Overall, the four associated SNPs all mapped to the same intron (intron 5: 90 kb) of the CDKAL1 gene on 6p22.3. These variants reside in a large LD block of 200 kb that includes exons 1–5 of CDKAL1 and the minimal promoter region, likely to contain causative variants (Figure 1). The function of the gene product of CDKAL1 is little known but it shares large protein domain with CDK5RAP1, which inhibits CDK5 activity and expresses in neuronal tissues. CDK5 has been identified to have an important role in beta cell dysfunction and the decrease of insulin gene expression under glucotoxic conditions.29 Thus, CDKAL1 could have a similar role in the inhibition of the CDK5 in pancreatic beta cells as CDK5RAP1 in neuronal tissue. Beta cell-specific CDKAL1 knockout mice models suggested that functional loss of CDKAL1 affects the accuracy of protein translation, causing the synthesis of abnormal insulin, which triggers estrogen receptor stress in beta cells.30, 31

The significant association between the SNP rs9472138 (about 73 kb to the transcription start site of VEGFA) and T2D was firstly replicated among Chinese population. Zeggini et al. first reported in Caucasian that rs9472138 was associated with T2D in GWAS scan and the first stage validation, but achieved a borderline significant association (P=0.095) in the second stage validation. The OR (adjusted OR=1.19, 95% CI=1.05–1.34, P=0.006 in additive model) in our study was slightly higher than that identified in Caucasian GWAS (adjusted OR=1.06, 95% CI=1.06–1.09), which implied some ethnic differences between these studies for distinct risk allele frequencies (0.110 in our controls vs 0.282 in European population).11 Staiger et al.32 reported that rs9472138 tended to associate with more than one measure of insulin secretion and insulin sensitivity in 1578 metabolically characterized non-diabetic German individuals. Furthermore, Sharma et al. reported that rs9472138 was significantly associated with the expression of VEGFA in transformed lymphocytes from 82 Caucasians, and human adipose and muscle expression of VEGFA was also correlated with BMI and insulin sensitivity.33 By similar screening cis-eQTLs in transformed lymphocytes of African-American subjects, Langberg et al.34 found that rs9472138 was associated with nearby transcript expressions (MEA1, SLC35B2, NFKBIE), but the association between the variant and T2D was not successfully validated (P=0.128). A recent replication study with 3388 T2D cases and 2856 controls in a Japanese population failed to repeat the association between rs9472138 and T2D (OR=1.06, P=0.41).35 This finding was inconsistent with our results in Chinese population and might also reflect the difference among different populations. On the other hand, because of the lower allele frequency of rs9472138 that leads to the lower statistical power (about 64%), we could not rule out the possibility of false-positive associations, which needs validation from large studies in the future.
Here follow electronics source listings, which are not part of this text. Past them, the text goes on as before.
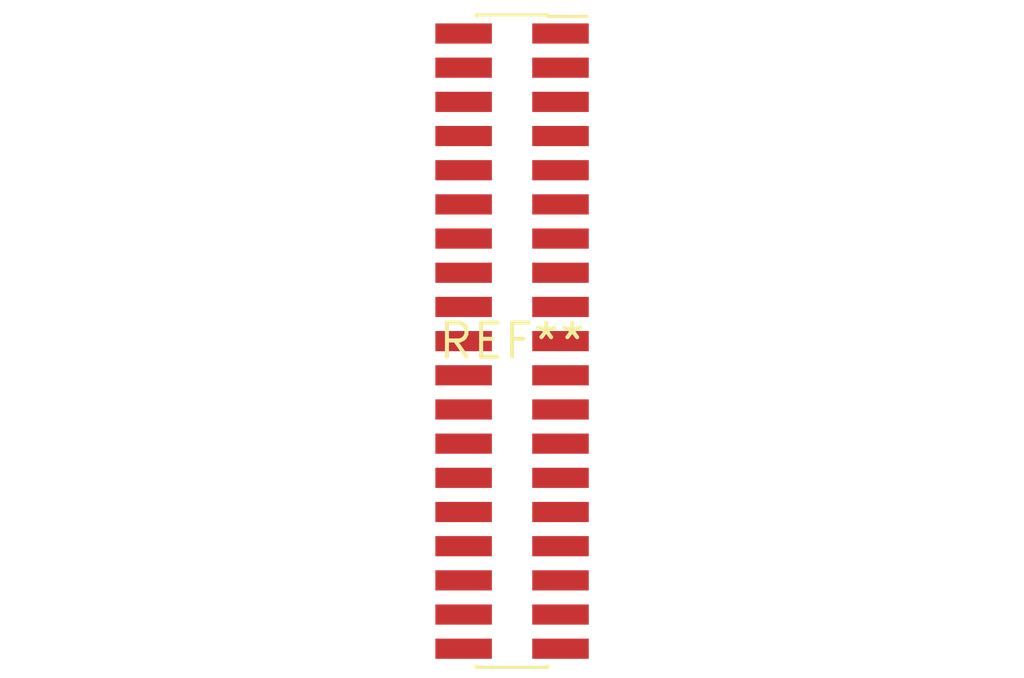
<source format=kicad_pcb>
(kicad_pcb (version 20240108) (generator pcbnew)

  (general
    (thickness 1.6)
  )

  (paper "A4")
  (layers
    (0 "F.Cu" signal)
    (31 "B.Cu" signal)
    (32 "B.Adhes" user "B.Adhesive")
    (33 "F.Adhes" user "F.Adhesive")
    (34 "B.Paste" user)
    (35 "F.Paste" user)
    (36 "B.SilkS" user "B.Silkscreen")
    (37 "F.SilkS" user "F.Silkscreen")
    (38 "B.Mask" user)
    (39 "F.Mask" user)
    (40 "Dwgs.User" user "User.Drawings")
    (41 "Cmts.User" user "User.Comments")
    (42 "Eco1.User" user "User.Eco1")
    (43 "Eco2.User" user "User.Eco2")
    (44 "Edge.Cuts" user)
    (45 "Margin" user)
    (46 "B.CrtYd" user "B.Courtyard")
    (47 "F.CrtYd" user "F.Courtyard")
    (48 "B.Fab" user)
    (49 "F.Fab" user)
    (50 "User.1" user)
    (51 "User.2" user)
    (52 "User.3" user)
    (53 "User.4" user)
    (54 "User.5" user)
    (55 "User.6" user)
    (56 "User.7" user)
    (57 "User.8" user)
    (58 "User.9" user)
  )

  (setup
    (pad_to_mask_clearance 0)
    (pcbplotparams
      (layerselection 0x00010fc_ffffffff)
      (plot_on_all_layers_selection 0x0000000_00000000)
      (disableapertmacros false)
      (usegerberextensions false)
      (usegerberattributes false)
      (usegerberadvancedattributes false)
      (creategerberjobfile false)
      (dashed_line_dash_ratio 12.000000)
      (dashed_line_gap_ratio 3.000000)
      (svgprecision 4)
      (plotframeref false)
      (viasonmask false)
      (mode 1)
      (useauxorigin false)
      (hpglpennumber 1)
      (hpglpenspeed 20)
      (hpglpendiameter 15.000000)
      (dxfpolygonmode false)
      (dxfimperialunits false)
      (dxfusepcbnewfont false)
      (psnegative false)
      (psa4output false)
      (plotreference false)
      (plotvalue false)
      (plotinvisibletext false)
      (sketchpadsonfab false)
      (subtractmaskfromsilk false)
      (outputformat 1)
      (mirror false)
      (drillshape 1)
      (scaleselection 1)
      (outputdirectory "")
    )
  )

  (net 0 "")

  (footprint "PinSocket_2x19_P1.27mm_Vertical_SMD" (layer "F.Cu") (at 0 0))

)

</source>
Some limitations of this study need to be addressed. First, there may be a spurious finding by population stratification derived from samples comprising two parts. However, we used the χ2-based Q statistic to test for the heterogeneity between groups in a stratified analysis and we found that the P-values of heterogeneity tests were 0.50, 0.64, 0.06, 0.11 and 0.15 for rs6931514, rs7756992, rs4712523, rs4712524 and rs9472138, respectively, indicating that it was unlikely that the associations were resulted from population stratification (data not shown). Second, when this article was in preparation, a T2D GWAS study for the East Asian population consisting 25 079 cases and 29 611 controls was published, reporting that six new T2D loci reaching genome-wide significance, including ZFAND3 (the marker SNP: rs9470794) at 6p22.3 and KCNK16 (the marker SNP: rs1535500) at 6p21.1, which further confirmed that these two susceptible regions might have an important role in T2D.36

In conclusion, we found that five SNPs on chromosome 6 were significantly associated with risk of T2D in Chinese population, especially for SNP rs9472138 at 6p21.1 identified for the first time to significantly increase the T2D risk in Chinese individuals. Further functional studies are warranted to explore the potential mechanisms of these SNPs associated with T2D risk.